Normalizing flows
The talk can be watched here.
Normalizing flows model complex distributions based on a series of bijective functions from a simple base distribution. They come in very handy as they provide us with an invertible transformation that enables densities evaluation and samples generation.
However, those functions need to be computed easily to be tractable, which leads to additional assumptions and raises general questions: Which assumptions should we use to compute those functions? Can we model any complex distributions? How useful are normalizing flows?
- Dimitris Kalatzis is a PhD student at the Technical University of Denmark. He is working on generative models and geometric machine learning. He will give a short introduction to normalizing flows before sharing a more geometric perspective.
- Polina Kirichenko is a PhD student at New York University Center for Data Science. Her main interests lie in probabilistic deep learning, uncertainty estimation and generative models.
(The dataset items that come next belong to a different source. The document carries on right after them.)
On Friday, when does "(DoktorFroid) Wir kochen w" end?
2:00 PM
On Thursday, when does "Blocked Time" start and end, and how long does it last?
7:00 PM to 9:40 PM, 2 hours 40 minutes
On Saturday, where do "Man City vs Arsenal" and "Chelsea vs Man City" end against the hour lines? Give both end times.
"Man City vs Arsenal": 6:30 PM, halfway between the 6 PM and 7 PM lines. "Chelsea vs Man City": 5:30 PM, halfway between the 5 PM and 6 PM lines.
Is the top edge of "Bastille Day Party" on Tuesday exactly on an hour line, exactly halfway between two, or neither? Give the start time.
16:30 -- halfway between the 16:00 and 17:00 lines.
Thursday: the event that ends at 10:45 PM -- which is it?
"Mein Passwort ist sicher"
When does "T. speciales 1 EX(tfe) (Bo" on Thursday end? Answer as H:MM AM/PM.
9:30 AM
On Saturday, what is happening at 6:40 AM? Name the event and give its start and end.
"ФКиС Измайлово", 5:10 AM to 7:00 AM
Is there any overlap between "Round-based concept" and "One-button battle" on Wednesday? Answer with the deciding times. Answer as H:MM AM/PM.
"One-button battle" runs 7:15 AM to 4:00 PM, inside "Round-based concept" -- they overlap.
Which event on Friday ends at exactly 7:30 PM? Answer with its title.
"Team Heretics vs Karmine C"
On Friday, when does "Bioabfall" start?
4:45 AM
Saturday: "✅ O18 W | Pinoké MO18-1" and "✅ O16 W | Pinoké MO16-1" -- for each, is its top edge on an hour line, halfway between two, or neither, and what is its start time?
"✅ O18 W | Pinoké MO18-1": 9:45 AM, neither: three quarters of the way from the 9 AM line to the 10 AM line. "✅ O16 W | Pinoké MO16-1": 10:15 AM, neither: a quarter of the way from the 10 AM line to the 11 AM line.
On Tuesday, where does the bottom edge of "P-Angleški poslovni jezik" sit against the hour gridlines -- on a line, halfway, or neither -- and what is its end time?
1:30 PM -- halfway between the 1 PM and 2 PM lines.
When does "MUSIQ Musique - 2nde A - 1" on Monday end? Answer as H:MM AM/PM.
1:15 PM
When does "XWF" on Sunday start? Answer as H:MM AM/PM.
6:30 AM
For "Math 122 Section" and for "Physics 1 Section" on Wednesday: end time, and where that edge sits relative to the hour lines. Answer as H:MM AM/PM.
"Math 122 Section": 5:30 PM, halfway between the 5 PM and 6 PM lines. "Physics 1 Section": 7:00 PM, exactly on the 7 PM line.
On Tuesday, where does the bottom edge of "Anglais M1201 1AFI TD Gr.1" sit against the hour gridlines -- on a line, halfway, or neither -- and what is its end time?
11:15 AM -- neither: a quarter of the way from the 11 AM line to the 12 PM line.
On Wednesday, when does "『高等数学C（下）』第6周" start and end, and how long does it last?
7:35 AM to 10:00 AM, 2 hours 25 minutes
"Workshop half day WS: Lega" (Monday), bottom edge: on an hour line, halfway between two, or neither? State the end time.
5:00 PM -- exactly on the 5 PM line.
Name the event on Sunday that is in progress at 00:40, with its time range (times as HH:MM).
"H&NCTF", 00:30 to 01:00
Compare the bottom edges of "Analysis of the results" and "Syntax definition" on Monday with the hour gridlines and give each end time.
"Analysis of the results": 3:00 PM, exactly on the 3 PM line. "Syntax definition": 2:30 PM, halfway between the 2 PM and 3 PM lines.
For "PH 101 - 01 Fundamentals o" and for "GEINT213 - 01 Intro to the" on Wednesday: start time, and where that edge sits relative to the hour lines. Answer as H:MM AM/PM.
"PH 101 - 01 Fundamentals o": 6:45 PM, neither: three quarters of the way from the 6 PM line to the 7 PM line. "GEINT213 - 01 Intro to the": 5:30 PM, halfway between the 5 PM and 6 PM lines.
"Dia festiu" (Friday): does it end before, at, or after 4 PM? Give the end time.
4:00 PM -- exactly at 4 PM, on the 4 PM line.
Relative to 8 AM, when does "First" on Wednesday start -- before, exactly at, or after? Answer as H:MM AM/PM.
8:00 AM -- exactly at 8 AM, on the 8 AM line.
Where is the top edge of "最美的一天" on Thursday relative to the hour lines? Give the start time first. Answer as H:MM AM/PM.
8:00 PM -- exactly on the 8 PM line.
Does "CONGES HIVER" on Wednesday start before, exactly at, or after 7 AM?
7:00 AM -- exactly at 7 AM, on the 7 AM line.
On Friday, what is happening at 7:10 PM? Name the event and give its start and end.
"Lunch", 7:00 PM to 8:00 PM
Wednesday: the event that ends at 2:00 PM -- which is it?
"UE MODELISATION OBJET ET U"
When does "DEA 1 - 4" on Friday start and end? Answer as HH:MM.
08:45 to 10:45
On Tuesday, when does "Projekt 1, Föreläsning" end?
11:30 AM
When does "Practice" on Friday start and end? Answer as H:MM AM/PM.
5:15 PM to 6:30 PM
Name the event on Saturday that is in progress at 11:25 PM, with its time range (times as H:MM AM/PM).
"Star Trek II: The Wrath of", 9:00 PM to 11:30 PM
She will present two of her latest papers: Why Normalizing Flows Fail to Detect Out-of-Distribution Data, and Semi-Supervised Learning with Normalizing Flows.
- Antoine Wehenkel is a PhD student at University of Liège in Belgium. His main research interests revolve around statistics, machine learning and information theory. He will revisit normalising flows as probabilistic graphical models, and will present his previous work: You say Normalizing Flows I see Bayesian Networks.